▶ _DOCUMENT SEGMENT_
☆ ☆ ☆ ☆

The Great War for Civilisation
Page 28
Saddam tolerated the Shah once he withdrew his support for the Kurdish insurgency in the north—the Kurds, like the Shia, were regularly betrayed by both the West and Iraq’s neighbours—and agreed that the Iraqi–Iranian frontier should run down the centre of the Shatt al-Arab River. He had been prepared to allow Ayatollah Khomeini to remain in residence in Najaf where he had moved after his expulsion from Iran. The prelate was forbidden from undertaking any political activity, a prohibition that Khomeini predictably ignored. He gave his followers cassettes on which he expressed his revulsion for the Shah, his determination to lead an Islamic revolution and his support for the Palestinian cause. One of his closest supporters in Najaf was Hojatolislam Ali Akbar Mohtashemi—later to be the Iranian ambassador to Syria who sent Iranian Revolutionary Guards to Lebanon in 1982—who was imprisoned three times by the Iraqi authorities.44 Khomeini’s theological ambassador was Ayatollah Sayed Mohamed Bakr Sadr, one of the most influential and intellectual of the Shia clergy in Najaf, who had written a number of highly respected works on Islamic economy and education.

☆ ☆ ☆ ☆

▶ _DATA PROVIDED_
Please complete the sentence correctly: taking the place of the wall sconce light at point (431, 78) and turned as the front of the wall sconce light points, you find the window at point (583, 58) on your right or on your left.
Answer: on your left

☆ ☆ ☆ ☆

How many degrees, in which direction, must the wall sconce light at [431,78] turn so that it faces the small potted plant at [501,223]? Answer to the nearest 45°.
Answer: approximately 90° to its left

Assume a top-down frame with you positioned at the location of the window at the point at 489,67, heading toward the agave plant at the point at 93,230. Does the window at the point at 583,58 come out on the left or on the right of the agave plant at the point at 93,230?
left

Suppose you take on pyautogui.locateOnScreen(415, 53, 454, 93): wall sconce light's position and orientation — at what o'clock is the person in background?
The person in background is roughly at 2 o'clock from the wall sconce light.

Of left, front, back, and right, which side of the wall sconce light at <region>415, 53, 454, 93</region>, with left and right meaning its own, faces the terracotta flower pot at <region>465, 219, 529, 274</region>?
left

☆ ☆ ☆ ☆

▶ _WHAT YOU WILL DO_
a – Answer these questions using the page about Saddam, the Shah and Khomeini in Najaf:
(i) Along what line did the Shah agree the Iraqi–Iranian frontier should run?
(ii) What three things did Khomeini express on the cassettes he gave his followers?
(iii) How many times did the Iraqi authorities imprison Mohtashemi?
Mark each answer (i), (ii) or (iii) and put each on its own line.
b – In two sentences, sum up the page about Saddam, the Shah and Khomeini in Najaf.
c – Write the next part of the page about Saddam, the Shah and Khomeini in Najaf, starting right after its final sentence.

▶ _SOLVED PROBLEMS_
a –
(i) Down the centre of the Shatt al-Arab River.
(ii) His revulsion for the Shah, his determination to lead an Islamic revolution, and his support for the Palestinian cause.
(iii) Three times.

b – Saddam tolerated the Shah once he stopped backing the Kurdish insurgency and agreed that the frontier should run down the centre of the Shatt al-Arab River, and he let the expelled Ayatollah Khomeini stay in Najaf on the condition that he stay out of politics. Khomeini ignored that ban and gave his followers cassettes against the Shah, with close supporters in Najaf such as Mohtashemi and with Ayatollah Sayed Mohamed Bakr Sadr serving as his theological ambassador.

c –
But Bakr Sadr also advocated an Islamic revolution in Iraq, relying—like Hussain Shahristani—on his own political importance to protect him from destruction. Once Khomeini was expelled by Saddam—to Turkey and ultimately to Paris— Bakr Sadr was in mortal danger. With an Islamic revolution under way in Iran, Saddam would have no qualms about silencing Khomeini’s right-hand man in Najaf, let alone his followers. They were to suffer first. Bakr Sadr, sick at his home, was arrested and imprisoned in Baghdad—only to be released after widespread demonstrations against the regime in Najaf. The Baath then announced the existence of the armed opposition Dawa party and pounced on Bakr Sadr’s supporters. The Iranians were later to list the first martyrs of “the Islamic Revolution of Iraq” as Hojatolislam Sheikh Aref Basari, Hojatolislam Sayed Azizeddin Ghapanchi, Hojatolislam Sayed Emaddedin Tabatabai Tabrizi, Professor Hussain Jaloukhan and Professor Nouri Towmeh. The Baath decided to crush the influence of the Shia theological schools in Najaf by introducing new laws forcing all teachers to join the party. Bakr Sadr then announced that the mere joining of the Baath was “prohibited by Islamic laws.” This determined his fate—although it was a fate that Saddam was at first unwilling to reveal.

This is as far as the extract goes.